Rewrite the entries below, swapping every "Pyrame" for "Pyramus" and changing nothing else. Leave the pictures out of your answer.

——————

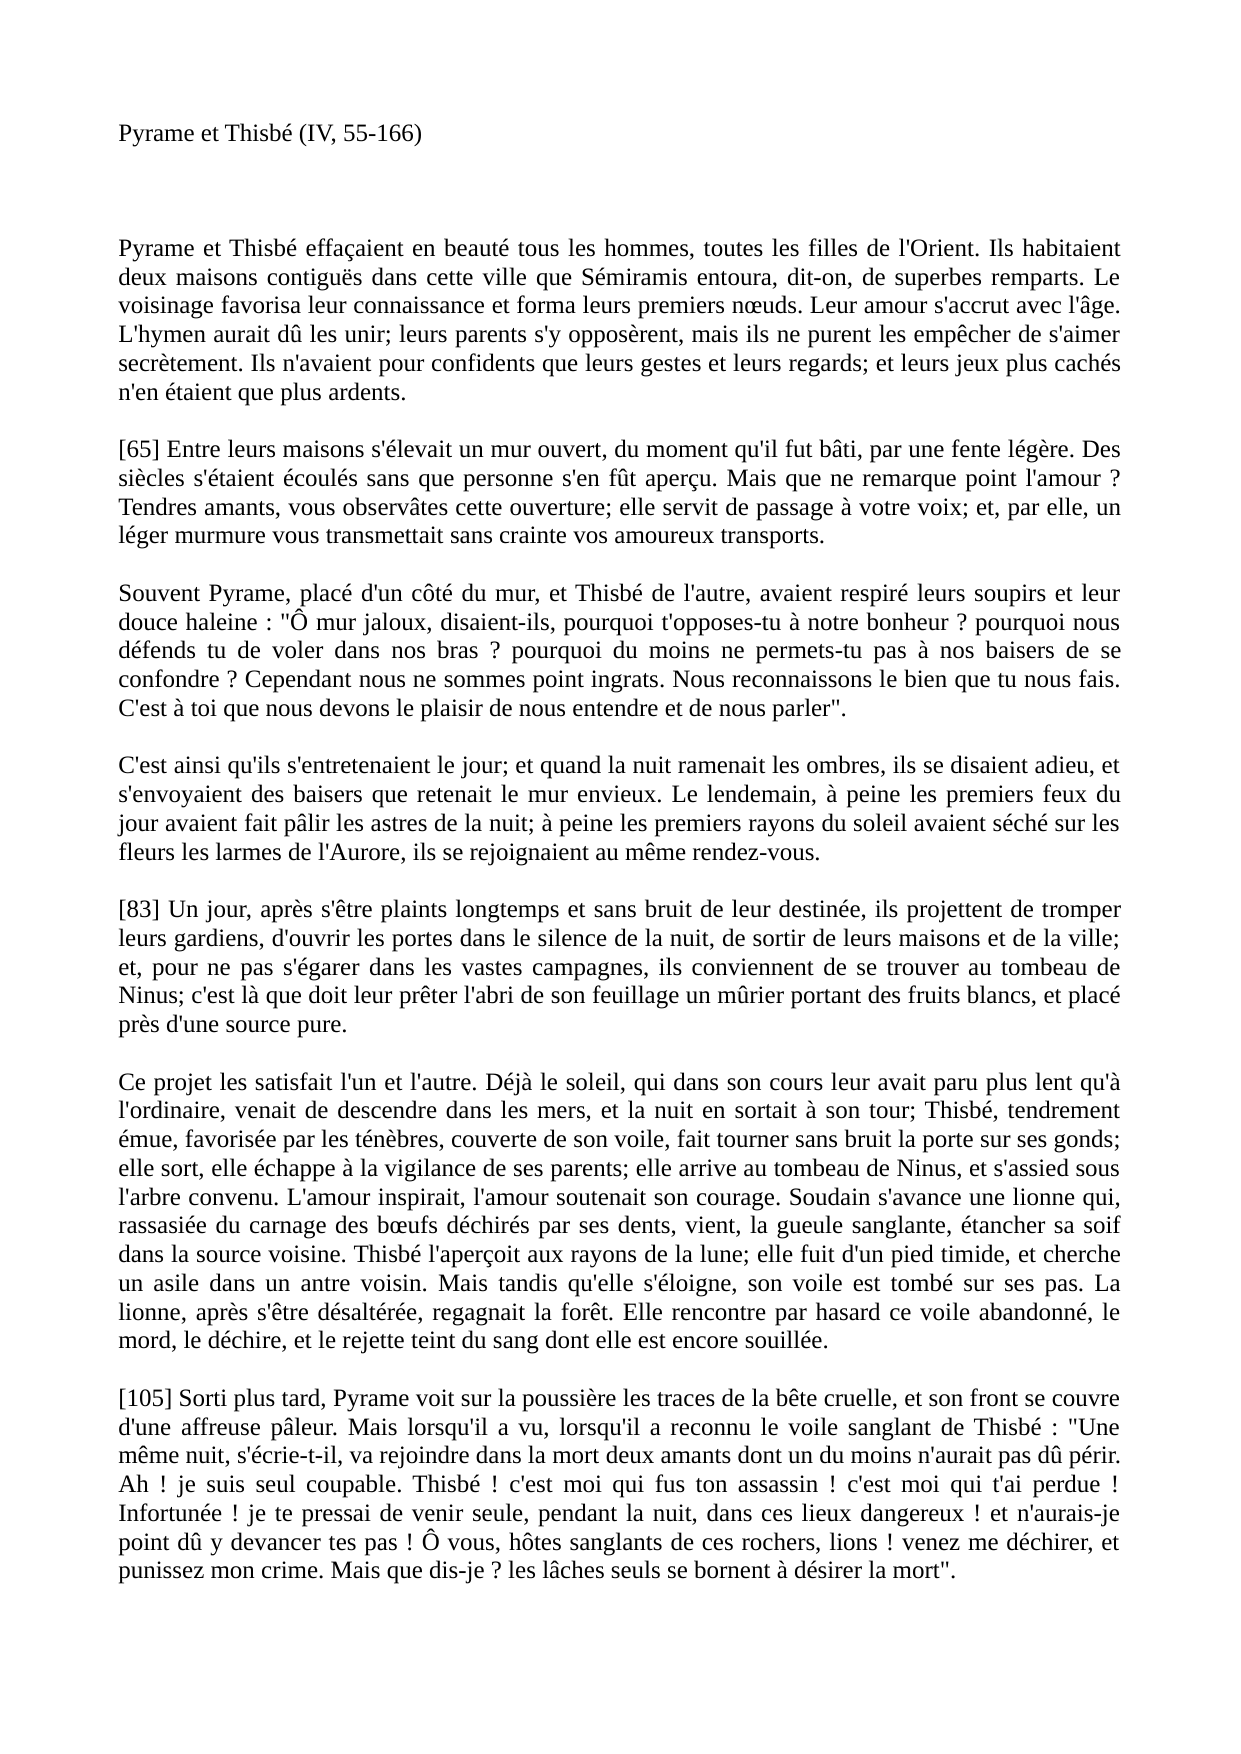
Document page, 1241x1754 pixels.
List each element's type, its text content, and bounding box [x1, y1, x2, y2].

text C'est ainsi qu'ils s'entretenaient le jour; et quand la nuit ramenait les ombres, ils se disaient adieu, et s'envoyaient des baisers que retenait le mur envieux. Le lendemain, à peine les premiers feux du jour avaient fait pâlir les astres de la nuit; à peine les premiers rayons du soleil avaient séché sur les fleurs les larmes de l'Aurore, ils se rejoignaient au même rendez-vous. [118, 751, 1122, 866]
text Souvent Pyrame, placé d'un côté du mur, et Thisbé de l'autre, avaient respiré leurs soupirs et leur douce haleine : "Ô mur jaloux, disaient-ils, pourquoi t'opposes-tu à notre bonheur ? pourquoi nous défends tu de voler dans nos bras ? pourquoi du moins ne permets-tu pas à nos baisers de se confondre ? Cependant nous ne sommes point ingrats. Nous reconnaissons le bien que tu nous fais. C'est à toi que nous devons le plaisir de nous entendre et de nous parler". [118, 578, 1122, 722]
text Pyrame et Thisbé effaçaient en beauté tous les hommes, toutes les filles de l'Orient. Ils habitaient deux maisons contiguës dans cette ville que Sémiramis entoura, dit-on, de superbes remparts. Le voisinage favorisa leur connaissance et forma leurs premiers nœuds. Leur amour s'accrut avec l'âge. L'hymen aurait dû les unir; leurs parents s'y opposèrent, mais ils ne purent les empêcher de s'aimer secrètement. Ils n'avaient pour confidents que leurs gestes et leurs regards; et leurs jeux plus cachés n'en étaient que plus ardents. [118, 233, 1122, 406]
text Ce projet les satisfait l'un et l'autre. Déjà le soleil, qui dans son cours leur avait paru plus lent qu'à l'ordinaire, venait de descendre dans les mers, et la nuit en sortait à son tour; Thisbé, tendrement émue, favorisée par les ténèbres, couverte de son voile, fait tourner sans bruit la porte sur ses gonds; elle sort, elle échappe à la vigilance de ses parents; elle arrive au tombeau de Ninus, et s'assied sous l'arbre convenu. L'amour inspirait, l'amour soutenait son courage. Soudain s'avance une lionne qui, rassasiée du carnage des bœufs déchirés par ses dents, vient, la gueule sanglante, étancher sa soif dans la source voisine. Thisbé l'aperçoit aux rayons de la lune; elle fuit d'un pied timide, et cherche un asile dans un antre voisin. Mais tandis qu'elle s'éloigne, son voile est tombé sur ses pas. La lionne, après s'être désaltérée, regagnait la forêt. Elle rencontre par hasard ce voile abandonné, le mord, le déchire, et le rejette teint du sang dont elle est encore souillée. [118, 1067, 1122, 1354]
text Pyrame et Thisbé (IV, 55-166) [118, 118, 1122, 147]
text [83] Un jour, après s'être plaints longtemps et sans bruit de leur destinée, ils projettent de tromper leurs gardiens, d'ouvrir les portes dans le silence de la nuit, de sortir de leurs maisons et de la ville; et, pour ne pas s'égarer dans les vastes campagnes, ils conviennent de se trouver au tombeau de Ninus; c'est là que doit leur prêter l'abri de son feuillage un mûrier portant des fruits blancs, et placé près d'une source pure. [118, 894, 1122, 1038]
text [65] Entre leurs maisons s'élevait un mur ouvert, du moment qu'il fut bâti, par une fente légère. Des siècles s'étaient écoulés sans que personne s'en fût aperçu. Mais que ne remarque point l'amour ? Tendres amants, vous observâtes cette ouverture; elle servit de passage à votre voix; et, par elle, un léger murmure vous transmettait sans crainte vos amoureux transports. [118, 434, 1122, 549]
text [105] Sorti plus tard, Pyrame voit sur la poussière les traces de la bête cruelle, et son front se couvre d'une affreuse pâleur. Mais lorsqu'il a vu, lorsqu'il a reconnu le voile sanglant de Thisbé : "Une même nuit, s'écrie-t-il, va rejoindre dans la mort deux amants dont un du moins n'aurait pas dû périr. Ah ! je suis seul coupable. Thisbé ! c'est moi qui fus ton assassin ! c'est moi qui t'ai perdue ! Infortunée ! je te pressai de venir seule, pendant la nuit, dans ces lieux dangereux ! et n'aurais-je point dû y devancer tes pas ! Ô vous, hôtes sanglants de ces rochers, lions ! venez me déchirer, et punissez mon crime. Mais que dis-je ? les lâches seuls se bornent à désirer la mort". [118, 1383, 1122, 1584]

——————

* _Solved exercise_:
Document page, 1241x1754 pixels.
List each element's type, its text content, and bounding box [x1, y1, x2, y2].

text C'est ainsi qu'ils s'entretenaient le jour; et quand la nuit ramenait les ombres, ils se disaient adieu, et s'envoyaient des baisers que retenait le mur envieux. Le lendemain, à peine les premiers feux du jour avaient fait pâlir les astres de la nuit; à peine les premiers rayons du soleil avaient séché sur les fleurs les larmes de l'Aurore, ils se rejoignaient au même rendez-vous. [118, 751, 1122, 866]
text Souvent Pyramus, placé d'un côté du mur, et Thisbé de l'autre, avaient respiré leurs soupirs et leur douce haleine : "Ô mur jaloux, disaient-ils, pourquoi t'opposes-tu à notre bonheur ? pourquoi nous défends tu de voler dans nos bras ? pourquoi du moins ne permets-tu pas à nos baisers de se confondre ? Cependant nous ne sommes point ingrats. Nous reconnaissons le bien que tu nous fais. C'est à toi que nous devons le plaisir de nous entendre et de nous parler". [118, 578, 1122, 722]
text Pyramus et Thisbé effaçaient en beauté tous les hommes, toutes les filles de l'Orient. Ils habitaient deux maisons contiguës dans cette ville que Sémiramis entoura, dit-on, de superbes remparts. Le voisinage favorisa leur connaissance et forma leurs premiers nœuds. Leur amour s'accrut avec l'âge. L'hymen aurait dû les unir; leurs parents s'y opposèrent, mais ils ne purent les empêcher de s'aimer secrètement. Ils n'avaient pour confidents que leurs gestes et leurs regards; et leurs jeux plus cachés n'en étaient que plus ardents. [118, 233, 1122, 406]
text Ce projet les satisfait l'un et l'autre. Déjà le soleil, qui dans son cours leur avait paru plus lent qu'à l'ordinaire, venait de descendre dans les mers, et la nuit en sortait à son tour; Thisbé, tendrement émue, favorisée par les ténèbres, couverte de son voile, fait tourner sans bruit la porte sur ses gonds; elle sort, elle échappe à la vigilance de ses parents; elle arrive au tombeau de Ninus, et s'assied sous l'arbre convenu. L'amour inspirait, l'amour soutenait son courage. Soudain s'avance une lionne qui, rassasiée du carnage des bœufs déchirés par ses dents, vient, la gueule sanglante, étancher sa soif dans la source voisine. Thisbé l'aperçoit aux rayons de la lune; elle fuit d'un pied timide, et cherche un asile dans un antre voisin. Mais tandis qu'elle s'éloigne, son voile est tombé sur ses pas. La lionne, après s'être désaltérée, regagnait la forêt. Elle rencontre par hasard ce voile abandonné, le mord, le déchire, et le rejette teint du sang dont elle est encore souillée. [118, 1067, 1122, 1354]
text Pyramus et Thisbé (IV, 55-166) [118, 118, 1122, 147]
text [83] Un jour, après s'être plaints longtemps et sans bruit de leur destinée, ils projettent de tromper leurs gardiens, d'ouvrir les portes dans le silence de la nuit, de sortir de leurs maisons et de la ville; et, pour ne pas s'égarer dans les vastes campagnes, ils conviennent de se trouver au tombeau de Ninus; c'est là que doit leur prêter l'abri de son feuillage un mûrier portant des fruits blancs, et placé près d'une source pure. [118, 894, 1122, 1038]
text [65] Entre leurs maisons s'élevait un mur ouvert, du moment qu'il fut bâti, par une fente légère. Des siècles s'étaient écoulés sans que personne s'en fût aperçu. Mais que ne remarque point l'amour ? Tendres amants, vous observâtes cette ouverture; elle servit de passage à votre voix; et, par elle, un léger murmure vous transmettait sans crainte vos amoureux transports. [118, 434, 1122, 549]
text [105] Sorti plus tard, Pyramus voit sur la poussière les traces de la bête cruelle, et son front se couvre d'une affreuse pâleur. Mais lorsqu'il a vu, lorsqu'il a reconnu le voile sanglant de Thisbé : "Une même nuit, s'écrie-t-il, va rejoindre dans la mort deux amants dont un du moins n'aurait pas dû périr. Ah ! je suis seul coupable. Thisbé ! c'est moi qui fus ton assassin ! c'est moi qui t'ai perdue ! Infortunée ! je te pressai de venir seule, pendant la nuit, dans ces lieux dangereux ! et n'aurais-je point dû y devancer tes pas ! Ô vous, hôtes sanglants de ces rochers, lions ! venez me déchirer, et punissez mon crime. Mais que dis-je ? les lâches seuls se bornent à désirer la mort". [118, 1383, 1122, 1584]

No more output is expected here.